##### Input material
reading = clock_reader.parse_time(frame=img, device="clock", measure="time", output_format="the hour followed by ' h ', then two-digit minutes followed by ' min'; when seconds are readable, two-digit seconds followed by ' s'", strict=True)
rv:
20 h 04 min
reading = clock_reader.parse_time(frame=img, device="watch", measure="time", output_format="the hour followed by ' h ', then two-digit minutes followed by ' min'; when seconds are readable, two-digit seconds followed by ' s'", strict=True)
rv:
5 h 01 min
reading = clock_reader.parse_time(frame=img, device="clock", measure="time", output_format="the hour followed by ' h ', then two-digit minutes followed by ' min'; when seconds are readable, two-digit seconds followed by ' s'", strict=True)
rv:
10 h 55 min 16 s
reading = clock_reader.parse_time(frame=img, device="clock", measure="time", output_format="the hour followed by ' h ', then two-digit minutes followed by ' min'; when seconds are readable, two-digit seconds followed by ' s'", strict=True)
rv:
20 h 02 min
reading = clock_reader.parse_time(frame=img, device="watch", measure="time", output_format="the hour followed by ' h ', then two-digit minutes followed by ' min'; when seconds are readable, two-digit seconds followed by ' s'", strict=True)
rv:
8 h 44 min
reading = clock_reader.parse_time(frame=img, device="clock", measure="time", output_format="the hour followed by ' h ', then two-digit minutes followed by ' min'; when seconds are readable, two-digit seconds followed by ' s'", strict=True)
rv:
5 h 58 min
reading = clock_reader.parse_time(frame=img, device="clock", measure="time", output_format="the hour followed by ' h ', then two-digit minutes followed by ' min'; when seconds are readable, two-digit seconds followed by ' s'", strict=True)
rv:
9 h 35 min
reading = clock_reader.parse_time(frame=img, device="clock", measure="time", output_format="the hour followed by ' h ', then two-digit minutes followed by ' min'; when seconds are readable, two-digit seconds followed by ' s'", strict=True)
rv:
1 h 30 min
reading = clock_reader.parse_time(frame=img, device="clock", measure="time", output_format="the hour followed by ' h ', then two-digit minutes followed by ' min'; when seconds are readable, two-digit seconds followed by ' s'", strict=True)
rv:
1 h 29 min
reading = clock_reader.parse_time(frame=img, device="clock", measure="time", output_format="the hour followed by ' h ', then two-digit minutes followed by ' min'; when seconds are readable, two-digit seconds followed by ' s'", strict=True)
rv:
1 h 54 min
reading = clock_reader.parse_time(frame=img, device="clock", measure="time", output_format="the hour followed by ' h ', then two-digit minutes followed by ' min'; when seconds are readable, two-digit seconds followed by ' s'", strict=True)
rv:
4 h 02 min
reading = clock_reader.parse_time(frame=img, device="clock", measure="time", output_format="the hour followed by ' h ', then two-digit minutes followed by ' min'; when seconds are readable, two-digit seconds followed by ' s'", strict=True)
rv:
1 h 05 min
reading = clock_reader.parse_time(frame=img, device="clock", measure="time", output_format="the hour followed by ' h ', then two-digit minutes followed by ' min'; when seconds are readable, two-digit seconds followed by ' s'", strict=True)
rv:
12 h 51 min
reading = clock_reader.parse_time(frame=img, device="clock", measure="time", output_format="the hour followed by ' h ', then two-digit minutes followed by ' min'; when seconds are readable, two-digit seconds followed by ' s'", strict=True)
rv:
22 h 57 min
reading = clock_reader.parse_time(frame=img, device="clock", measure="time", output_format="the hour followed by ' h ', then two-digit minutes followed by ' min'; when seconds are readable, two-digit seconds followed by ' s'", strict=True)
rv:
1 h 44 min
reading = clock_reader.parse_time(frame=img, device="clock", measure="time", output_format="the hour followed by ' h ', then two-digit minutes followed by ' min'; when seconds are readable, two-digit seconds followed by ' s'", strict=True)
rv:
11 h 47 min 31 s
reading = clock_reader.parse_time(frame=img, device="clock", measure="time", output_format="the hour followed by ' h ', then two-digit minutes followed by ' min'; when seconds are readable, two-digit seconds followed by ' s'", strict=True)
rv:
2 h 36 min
##########
Exercise description | Copy all of the records above, keeping every character the same.

Response to this task |
reading = clock_reader.parse_time(frame=img, device="clock", measure="time", output_format="the hour followed by ' h ', then two-digit minutes followed by ' min'; when seconds are readable, two-digit seconds followed by ' s'", strict=True)
rv:
20 h 04 min
reading = clock_reader.parse_time(frame=img, device="watch", measure="time", output_format="the hour followed by ' h ', then two-digit minutes followed by ' min'; when seconds are readable, two-digit seconds followed by ' s'", strict=True)
rv:
5 h 01 min
reading = clock_reader.parse_time(frame=img, device="clock", measure="time", output_format="the hour followed by ' h ', then two-digit minutes followed by ' min'; when seconds are readable, two-digit seconds followed by ' s'", strict=True)
rv:
10 h 55 min 16 s
reading = clock_reader.parse_time(frame=img, device="clock", measure="time", output_format="the hour followed by ' h ', then two-digit minutes followed by ' min'; when seconds are readable, two-digit seconds followed by ' s'", strict=True)
rv:
20 h 02 min
reading = clock_reader.parse_time(frame=img, device="watch", measure="time", output_format="the hour followed by ' h ', then two-digit minutes followed by ' min'; when seconds are readable, two-digit seconds followed by ' s'", strict=True)
rv:
8 h 44 min
reading = clock_reader.parse_time(frame=img, device="clock", measure="time", output_format="the hour followed by ' h ', then two-digit minutes followed by ' min'; when seconds are readable, two-digit seconds followed by ' s'", strict=True)
rv:
5 h 58 min
reading = clock_reader.parse_time(frame=img, device="clock", measure="time", output_format="the hour followed by ' h ', then two-digit minutes followed by ' min'; when seconds are readable, two-digit seconds followed by ' s'", strict=True)
rv:
9 h 35 min
reading = clock_reader.parse_time(frame=img, device="clock", measure="time", output_format="the hour followed by ' h ', then two-digit minutes followed by ' min'; when seconds are readable, two-digit seconds followed by ' s'", strict=True)
rv:
1 h 30 min
reading = clock_reader.parse_time(frame=img, device="clock", measure="time", output_format="the hour followed by ' h ', then two-digit minutes followed by ' min'; when seconds are readable, two-digit seconds followed by ' s'", strict=True)
rv:
1 h 29 min
reading = clock_reader.parse_time(frame=img, device="clock", measure="time", output_format="the hour followed by ' h ', then two-digit minutes followed by ' min'; when seconds are readable, two-digit seconds followed by ' s'", strict=True)
rv:
1 h 54 min
reading = clock_reader.parse_time(frame=img, device="clock", measure="time", output_format="the hour followed by ' h ', then two-digit minutes followed by ' min'; when seconds are readable, two-digit seconds followed by ' s'", strict=True)
rv:
4 h 02 min
reading = clock_reader.parse_time(frame=img, device="clock", measure="time", output_format="the hour followed by ' h ', then two-digit minutes followed by ' min'; when seconds are readable, two-digit seconds followed by ' s'", strict=True)
rv:
1 h 05 min
reading = clock_reader.parse_time(frame=img, device="clock", measure="time", output_format="the hour followed by ' h ', then two-digit minutes followed by ' min'; when seconds are readable, two-digit seconds followed by ' s'", strict=True)
rv:
12 h 51 min
reading = clock_reader.parse_time(frame=img, device="clock", measure="time", output_format="the hour followed by ' h ', then two-digit minutes followed by ' min'; when seconds are readable, two-digit seconds followed by ' s'", strict=True)
rv:
22 h 57 min
reading = clock_reader.parse_time(frame=img, device="clock", measure="time", output_format="the hour followed by ' h ', then two-digit minutes followed by ' min'; when seconds are readable, two-digit seconds followed by ' s'", strict=True)
rv:
1 h 44 min
reading = clock_reader.parse_time(frame=img, device="clock", measure="time", output_format="the hour followed by ' h ', then two-digit minutes followed by ' min'; when seconds are readable, two-digit seconds followed by ' s'", strict=True)
rv:
11 h 47 min 31 s
reading = clock_reader.parse_time(frame=img, device="clock", measure="time", output_format="the hour followed by ' h ', then two-digit minutes followed by ' min'; when seconds are readable, two-digit seconds followed by ' s'", strict=True)
rv:
2 h 36 min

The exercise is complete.